Being Transfiguration Sunday this coming Sunday, most Christian communities will be hearing stories about a couple significant mountain top experiences. One will be about Moses on top of Mount Sinai where he encountered ‘the glory of the Lord’ and received the ten commandments.  The second will be that of Jesus on top of a high mountain where his appearance was transfigured and ‘shone like the sun’, and then Moses and Elijah also appeared with him.

The thing about mountain top experiences is that they don’t last for very long. We enjoy them for a while and then it’s back down into the valley or trenches with the complexities and problems of everyday life. Moses came down the mountain to find that the people had built a golden calf and were worshiping it. Jesus came down the mountain to be approached by people complaining that the disciples couldn’t heal them.  

It is the mountain top experiences which we can look back at though, that often help us to get through the trenches of everyday life. When the apostle Peter wrote to encourage churches, he pointed to the transfiguration and the resurrection as proof that Jesus is king. It is because of these historical truths that people can trust God and continue to follow him, despite the grind of everyday life.
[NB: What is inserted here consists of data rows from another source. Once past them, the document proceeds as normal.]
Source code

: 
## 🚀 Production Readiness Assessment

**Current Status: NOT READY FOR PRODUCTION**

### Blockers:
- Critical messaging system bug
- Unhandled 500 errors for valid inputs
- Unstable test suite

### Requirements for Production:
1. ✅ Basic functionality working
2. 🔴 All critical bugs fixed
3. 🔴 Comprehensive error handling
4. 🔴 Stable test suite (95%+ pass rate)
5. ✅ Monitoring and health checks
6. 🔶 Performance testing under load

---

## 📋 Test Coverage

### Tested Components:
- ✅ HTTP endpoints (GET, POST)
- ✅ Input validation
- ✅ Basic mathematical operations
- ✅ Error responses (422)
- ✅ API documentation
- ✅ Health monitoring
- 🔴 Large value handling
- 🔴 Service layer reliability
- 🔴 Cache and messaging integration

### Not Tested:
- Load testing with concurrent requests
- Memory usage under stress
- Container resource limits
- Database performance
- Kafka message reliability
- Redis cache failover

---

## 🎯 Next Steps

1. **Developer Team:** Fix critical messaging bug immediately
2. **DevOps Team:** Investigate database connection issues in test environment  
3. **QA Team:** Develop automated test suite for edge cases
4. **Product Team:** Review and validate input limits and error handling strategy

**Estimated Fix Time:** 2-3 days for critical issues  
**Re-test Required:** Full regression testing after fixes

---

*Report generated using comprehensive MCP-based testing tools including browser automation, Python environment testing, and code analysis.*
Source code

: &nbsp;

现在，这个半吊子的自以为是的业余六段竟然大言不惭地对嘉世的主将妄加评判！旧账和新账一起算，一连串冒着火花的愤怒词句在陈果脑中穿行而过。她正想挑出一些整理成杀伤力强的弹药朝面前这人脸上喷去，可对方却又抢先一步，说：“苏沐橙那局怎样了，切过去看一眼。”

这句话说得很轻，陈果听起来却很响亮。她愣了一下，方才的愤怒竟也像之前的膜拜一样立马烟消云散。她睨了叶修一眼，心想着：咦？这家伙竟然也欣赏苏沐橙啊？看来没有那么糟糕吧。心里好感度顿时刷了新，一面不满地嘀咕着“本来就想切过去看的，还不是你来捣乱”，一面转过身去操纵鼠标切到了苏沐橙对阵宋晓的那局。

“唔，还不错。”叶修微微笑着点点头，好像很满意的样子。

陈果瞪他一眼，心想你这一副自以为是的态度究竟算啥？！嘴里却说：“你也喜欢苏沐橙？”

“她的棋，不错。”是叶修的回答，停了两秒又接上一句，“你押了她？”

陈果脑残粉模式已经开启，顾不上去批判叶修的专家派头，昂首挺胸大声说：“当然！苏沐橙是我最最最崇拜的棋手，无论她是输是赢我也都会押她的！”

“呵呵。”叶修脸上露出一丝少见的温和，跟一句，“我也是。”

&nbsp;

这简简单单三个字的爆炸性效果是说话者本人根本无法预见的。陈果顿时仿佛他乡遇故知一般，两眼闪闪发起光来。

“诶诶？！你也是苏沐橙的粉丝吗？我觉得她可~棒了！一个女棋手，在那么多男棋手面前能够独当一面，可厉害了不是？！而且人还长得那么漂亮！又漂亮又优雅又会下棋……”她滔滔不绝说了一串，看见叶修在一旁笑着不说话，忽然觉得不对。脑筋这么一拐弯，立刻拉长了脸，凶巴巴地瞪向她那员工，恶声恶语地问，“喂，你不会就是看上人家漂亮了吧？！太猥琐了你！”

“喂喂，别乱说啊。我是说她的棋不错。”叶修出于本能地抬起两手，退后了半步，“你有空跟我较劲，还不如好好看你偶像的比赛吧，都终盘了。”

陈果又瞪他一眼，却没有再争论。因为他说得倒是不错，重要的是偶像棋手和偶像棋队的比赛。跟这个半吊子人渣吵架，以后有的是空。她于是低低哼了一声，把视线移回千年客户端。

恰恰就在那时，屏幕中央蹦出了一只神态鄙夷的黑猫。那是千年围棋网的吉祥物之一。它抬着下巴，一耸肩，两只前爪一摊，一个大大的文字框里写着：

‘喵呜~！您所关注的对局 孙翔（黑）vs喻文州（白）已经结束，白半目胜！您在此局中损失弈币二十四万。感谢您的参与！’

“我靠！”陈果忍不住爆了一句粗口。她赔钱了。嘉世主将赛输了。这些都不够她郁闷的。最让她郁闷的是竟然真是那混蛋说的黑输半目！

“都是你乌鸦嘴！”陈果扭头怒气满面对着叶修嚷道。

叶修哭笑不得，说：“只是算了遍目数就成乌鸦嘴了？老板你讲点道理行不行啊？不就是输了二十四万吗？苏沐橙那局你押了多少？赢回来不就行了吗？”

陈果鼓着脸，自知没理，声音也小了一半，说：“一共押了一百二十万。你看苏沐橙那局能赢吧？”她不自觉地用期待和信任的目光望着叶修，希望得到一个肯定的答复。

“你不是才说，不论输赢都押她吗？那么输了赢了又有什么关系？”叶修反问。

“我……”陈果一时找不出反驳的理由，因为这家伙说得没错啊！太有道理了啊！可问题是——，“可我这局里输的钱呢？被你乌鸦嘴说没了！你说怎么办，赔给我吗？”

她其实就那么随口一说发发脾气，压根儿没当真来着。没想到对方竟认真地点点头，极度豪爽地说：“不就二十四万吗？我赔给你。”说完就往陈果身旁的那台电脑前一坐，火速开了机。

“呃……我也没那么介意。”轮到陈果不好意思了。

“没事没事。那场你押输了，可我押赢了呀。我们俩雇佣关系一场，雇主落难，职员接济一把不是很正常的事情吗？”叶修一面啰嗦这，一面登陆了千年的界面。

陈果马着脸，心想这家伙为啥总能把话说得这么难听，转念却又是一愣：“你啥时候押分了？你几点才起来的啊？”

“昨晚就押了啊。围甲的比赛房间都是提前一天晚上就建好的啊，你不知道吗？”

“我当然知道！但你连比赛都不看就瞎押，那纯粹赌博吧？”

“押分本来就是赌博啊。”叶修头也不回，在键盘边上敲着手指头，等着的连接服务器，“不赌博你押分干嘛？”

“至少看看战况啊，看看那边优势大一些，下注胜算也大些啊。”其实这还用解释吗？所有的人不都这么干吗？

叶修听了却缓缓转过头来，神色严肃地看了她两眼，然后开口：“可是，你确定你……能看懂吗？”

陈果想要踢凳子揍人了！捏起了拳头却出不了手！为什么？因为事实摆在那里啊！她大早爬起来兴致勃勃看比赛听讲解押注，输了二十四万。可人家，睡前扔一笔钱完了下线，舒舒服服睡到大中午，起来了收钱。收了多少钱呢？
What spiritual mountain top experiences have you had? An unexpected healing? A restored relationship? Coming safely through what you thought would be an impossible situation? Or was it simply standing on top of a mountain and admiring God’s glorious creation? Its these moments of when we clearly saw God’s glory shone into our lives (and the lives of others) that we can cling to as we deal with the muck and mire of everyday life. Those moments remind us that God has never left us, and that when we are at our weakest that he can become strong in us. God always WAS. God always WILL BE. And God always IS walking alongside us. May your spiritual mountain top experiences remind you of that. But if that is a struggle for you, cling to the words of Jesus himself, ‘surely I am with you always, to the very end of the age’.

May you enjoy all the blessings of working and serving in Lutheran education. But when you have to deal with the muck and mire of your role, may you remember that Jesus walks with you to equip and encourage you, and to provide you with a sense of hope.